The leaf is procured from goldsmiths who work nearby. Wielding heavy sledgehammers, unpacking gold as it is delivered, they pound for hours, flattening it out. They work all day, taking breaks only when indicated by a variation on the hourglass: a hollow coconut, with a hole punched in the bottom, floating in water. When the coconut fills with water and sinks, it is time to take a break. I bought leaf from one of them - only men, no women, are allowed to approach the statue - joined the queue outside the temple, and added gold to the two hundred years’ worth that had been applied to Living Buddha.
We left Myanmar with a certain amount of regret. All in all, it was an exquisite country to visit. The people were gentle, religious, hard-working, and disciplined. While I predict that the country will become more prosperous and more open to the outside world, I do not see a great future for Myanmar within the confines of its British-drawn borders. It is unlikely to survive the next fifty years intact. Already parts of the Shan State are practically autonomous, controlled by warlords empowered by the opium trade. Nor will violent separatist movements in other parts of the country be put down easily.
Perhaps the Burmese ethnic group will have its own country eventually.

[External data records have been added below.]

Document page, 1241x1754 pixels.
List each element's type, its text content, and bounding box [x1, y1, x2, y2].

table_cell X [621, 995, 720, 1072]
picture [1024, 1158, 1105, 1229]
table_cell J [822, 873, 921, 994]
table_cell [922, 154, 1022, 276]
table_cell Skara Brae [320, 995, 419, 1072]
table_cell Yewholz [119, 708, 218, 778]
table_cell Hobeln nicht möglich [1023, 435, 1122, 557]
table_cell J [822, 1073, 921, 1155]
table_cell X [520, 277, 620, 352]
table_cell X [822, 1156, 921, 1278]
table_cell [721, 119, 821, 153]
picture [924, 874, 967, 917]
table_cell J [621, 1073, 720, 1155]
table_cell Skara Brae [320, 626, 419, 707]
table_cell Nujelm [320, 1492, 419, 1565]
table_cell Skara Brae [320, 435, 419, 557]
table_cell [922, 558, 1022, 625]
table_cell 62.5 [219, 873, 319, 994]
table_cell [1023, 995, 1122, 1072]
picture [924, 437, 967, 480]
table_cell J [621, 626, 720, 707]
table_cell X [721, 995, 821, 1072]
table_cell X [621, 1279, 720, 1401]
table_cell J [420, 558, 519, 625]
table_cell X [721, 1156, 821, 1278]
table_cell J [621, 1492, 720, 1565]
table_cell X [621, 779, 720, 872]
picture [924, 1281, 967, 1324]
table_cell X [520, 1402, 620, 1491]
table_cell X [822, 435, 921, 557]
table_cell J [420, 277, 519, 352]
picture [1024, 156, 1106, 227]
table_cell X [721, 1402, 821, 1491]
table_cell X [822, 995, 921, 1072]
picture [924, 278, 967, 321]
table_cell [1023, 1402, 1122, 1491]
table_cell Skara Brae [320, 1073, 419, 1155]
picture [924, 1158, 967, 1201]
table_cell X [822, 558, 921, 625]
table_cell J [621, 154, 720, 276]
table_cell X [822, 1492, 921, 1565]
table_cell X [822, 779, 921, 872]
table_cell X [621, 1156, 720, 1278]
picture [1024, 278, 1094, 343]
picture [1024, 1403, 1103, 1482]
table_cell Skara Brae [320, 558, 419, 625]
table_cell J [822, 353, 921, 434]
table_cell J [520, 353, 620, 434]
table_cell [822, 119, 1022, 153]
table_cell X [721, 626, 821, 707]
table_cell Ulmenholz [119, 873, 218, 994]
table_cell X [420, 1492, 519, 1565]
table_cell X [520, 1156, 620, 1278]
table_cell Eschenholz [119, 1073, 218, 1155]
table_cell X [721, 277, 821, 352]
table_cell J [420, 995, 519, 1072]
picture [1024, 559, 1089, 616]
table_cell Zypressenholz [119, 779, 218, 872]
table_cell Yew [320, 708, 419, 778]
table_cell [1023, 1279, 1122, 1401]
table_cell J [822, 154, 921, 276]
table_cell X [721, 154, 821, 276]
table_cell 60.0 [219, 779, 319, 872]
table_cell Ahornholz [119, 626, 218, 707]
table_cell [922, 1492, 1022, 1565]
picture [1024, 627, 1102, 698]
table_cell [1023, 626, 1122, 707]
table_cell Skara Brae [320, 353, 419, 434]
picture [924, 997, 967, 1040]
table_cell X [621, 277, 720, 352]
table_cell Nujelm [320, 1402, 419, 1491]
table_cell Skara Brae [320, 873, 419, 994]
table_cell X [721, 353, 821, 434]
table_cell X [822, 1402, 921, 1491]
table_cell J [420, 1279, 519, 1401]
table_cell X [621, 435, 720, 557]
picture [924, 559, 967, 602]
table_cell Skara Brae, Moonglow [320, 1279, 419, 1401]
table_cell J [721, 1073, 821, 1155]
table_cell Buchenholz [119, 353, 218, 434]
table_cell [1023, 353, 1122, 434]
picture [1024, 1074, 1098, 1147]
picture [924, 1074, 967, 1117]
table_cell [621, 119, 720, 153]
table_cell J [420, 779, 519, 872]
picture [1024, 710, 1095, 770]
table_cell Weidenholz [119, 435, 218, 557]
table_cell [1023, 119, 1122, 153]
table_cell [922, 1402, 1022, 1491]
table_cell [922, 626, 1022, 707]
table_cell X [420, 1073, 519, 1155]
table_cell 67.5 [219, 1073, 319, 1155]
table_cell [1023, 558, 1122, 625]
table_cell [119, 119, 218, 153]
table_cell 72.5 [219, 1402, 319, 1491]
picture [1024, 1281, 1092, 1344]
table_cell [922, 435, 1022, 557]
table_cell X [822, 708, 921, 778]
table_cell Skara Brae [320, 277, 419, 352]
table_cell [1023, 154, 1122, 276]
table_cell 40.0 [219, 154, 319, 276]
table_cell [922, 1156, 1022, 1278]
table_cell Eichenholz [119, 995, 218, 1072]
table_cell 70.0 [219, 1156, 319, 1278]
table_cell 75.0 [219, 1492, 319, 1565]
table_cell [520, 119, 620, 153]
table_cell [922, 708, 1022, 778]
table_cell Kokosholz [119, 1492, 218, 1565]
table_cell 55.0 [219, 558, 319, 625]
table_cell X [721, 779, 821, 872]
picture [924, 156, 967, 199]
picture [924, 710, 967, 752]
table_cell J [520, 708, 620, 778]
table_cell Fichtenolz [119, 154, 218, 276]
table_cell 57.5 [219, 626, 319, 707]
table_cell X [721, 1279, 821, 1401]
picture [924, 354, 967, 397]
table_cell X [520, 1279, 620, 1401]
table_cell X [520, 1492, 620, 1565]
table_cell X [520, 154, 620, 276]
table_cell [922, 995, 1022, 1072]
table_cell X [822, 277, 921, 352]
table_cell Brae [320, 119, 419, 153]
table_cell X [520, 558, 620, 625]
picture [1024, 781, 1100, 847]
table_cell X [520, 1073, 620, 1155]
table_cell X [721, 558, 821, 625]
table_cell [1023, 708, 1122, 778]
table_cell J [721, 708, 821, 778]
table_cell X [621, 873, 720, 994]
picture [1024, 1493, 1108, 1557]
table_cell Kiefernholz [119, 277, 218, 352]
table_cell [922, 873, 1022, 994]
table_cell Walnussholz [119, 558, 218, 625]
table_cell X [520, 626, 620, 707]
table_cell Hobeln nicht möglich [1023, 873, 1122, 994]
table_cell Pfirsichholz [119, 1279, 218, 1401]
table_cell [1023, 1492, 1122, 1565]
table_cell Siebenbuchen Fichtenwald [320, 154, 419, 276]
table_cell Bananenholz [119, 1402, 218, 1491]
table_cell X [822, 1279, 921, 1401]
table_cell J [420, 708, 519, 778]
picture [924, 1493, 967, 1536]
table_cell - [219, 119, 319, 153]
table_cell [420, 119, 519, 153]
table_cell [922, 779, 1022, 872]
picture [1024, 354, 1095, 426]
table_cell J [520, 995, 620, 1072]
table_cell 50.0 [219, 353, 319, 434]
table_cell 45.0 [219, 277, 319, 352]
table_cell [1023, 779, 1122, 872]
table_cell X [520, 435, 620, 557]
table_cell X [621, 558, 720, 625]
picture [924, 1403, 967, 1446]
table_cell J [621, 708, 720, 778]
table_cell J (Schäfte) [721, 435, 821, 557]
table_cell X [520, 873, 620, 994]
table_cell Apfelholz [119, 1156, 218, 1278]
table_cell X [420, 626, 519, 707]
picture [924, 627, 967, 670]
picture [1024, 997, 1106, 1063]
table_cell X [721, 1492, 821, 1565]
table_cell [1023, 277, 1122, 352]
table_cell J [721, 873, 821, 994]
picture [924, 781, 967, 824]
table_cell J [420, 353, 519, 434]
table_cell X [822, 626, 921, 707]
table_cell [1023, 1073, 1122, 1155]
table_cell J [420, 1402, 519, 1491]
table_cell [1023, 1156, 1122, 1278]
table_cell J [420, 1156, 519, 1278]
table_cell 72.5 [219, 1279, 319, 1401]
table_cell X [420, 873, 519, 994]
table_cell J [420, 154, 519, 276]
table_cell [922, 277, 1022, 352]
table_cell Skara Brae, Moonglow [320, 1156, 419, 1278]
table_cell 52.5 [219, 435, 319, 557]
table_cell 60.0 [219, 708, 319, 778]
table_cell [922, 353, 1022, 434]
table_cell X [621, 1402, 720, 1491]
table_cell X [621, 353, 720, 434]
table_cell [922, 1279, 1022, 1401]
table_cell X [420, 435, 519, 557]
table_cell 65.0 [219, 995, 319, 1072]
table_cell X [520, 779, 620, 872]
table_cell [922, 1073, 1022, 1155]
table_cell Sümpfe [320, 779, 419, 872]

Nonetheless, if you want to see a country that is untouched and pure, if you enjoy noodle soup and fried dough for breakfast - you will get plantains for dessert and a vegetable stew made with fish paste, called ngapi, at all other times - I recommend Myanmar as one of the great places to visit, and I suggest travelling there soon before the rest of the world arrives. Entrepreneurs should be especially quick, as the rest of Asia is rushing in.
Regards,
Jim Rogers
for the Daily Reckoning
P.S. When we were in Bagan, now a UN World Heritage site, hundreds of people were completing pilgrimages to the temples there, making offerings of food and flowers and saying their prayers. In the countryside we stumbled upon a cheroot factory, where one of the women rolling cigars asked if we could send her some perfume when we got to Yangon. Paige sent her some Chantilly. I suspect that the NGO woman, with her concern about sanctions, would not have approved.
In the past decade, sanctions have become a favourite tool of the United States. Wherever we went, however, we found that they were not effective, because competing products swept in or American products were smuggled in. Either way, American workers, businesses, and taxpayers, not the 'offending' countries, were the losers. Sanctions resulted only in more enemies for the United States.